Es hora de convertir el silencio en palabra, el miedo en denuncia, la comodidad en servicio. La ausencia de púrpura no debe dolernos por prestigio, sino por conciencia. Porque si no estamos en el cónclave, no es que Roma nos haya olvidado: es que tal vez ya no nos escucha.
Y cuando Roma deja de escucharnos, tal vez es porque nosotros dejamos de escuchar a Cristo en los gritos de los que son detenidos cuando venían a dar a luz.
Ese mismo día, la Conferencia del Episcopado Dominicano emitió un comunicado oficial manifestando su dolor por la muerte del Papa Francisco y recordando su cercanía al pueblo, su humildad y su defensa de los más pobres. Pero el tono fue protocolar, neutral, sin una sola palabra sobre el drama que se estaba desarrollando en los hospitales públicos del país. No hubo una sola línea de repudio, de inquietud, de solidaridad con las mujeres detenidas. Mientras la Iglesia universal lloraba al Papa de los descartados, la Iglesia dominicana guardaba silencio ante la exclusión.

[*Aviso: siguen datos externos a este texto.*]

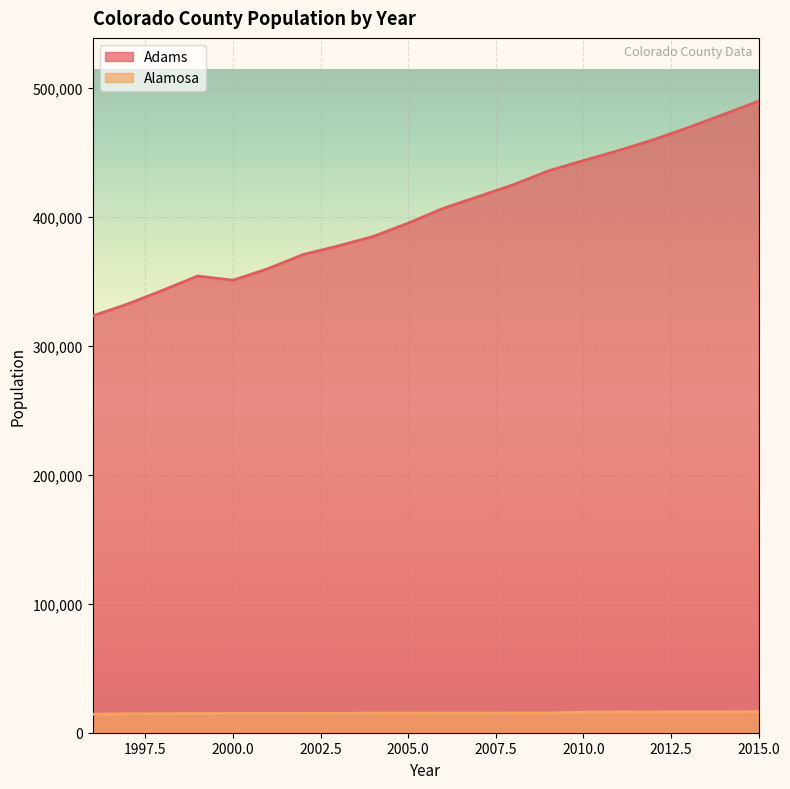

Between 2004 and 2010, which series saw the biggest shift?

Adams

Ese contraste duele. Porque si el Papa Francisco fue un profeta de la misericordia, su legado no puede ser homenajeado con comunicados vacíos. Solo se honra su memoria caminando tras sus huellas. Y ese camino pasa, hoy, por nuestras fronteras internas: las que levantamos en los quirófanos, en los discursos, en los silencios.
Quizá no hay cardenal dominicano hoy, porque el Evangelio, aquí, está esperando aún ser encarnado.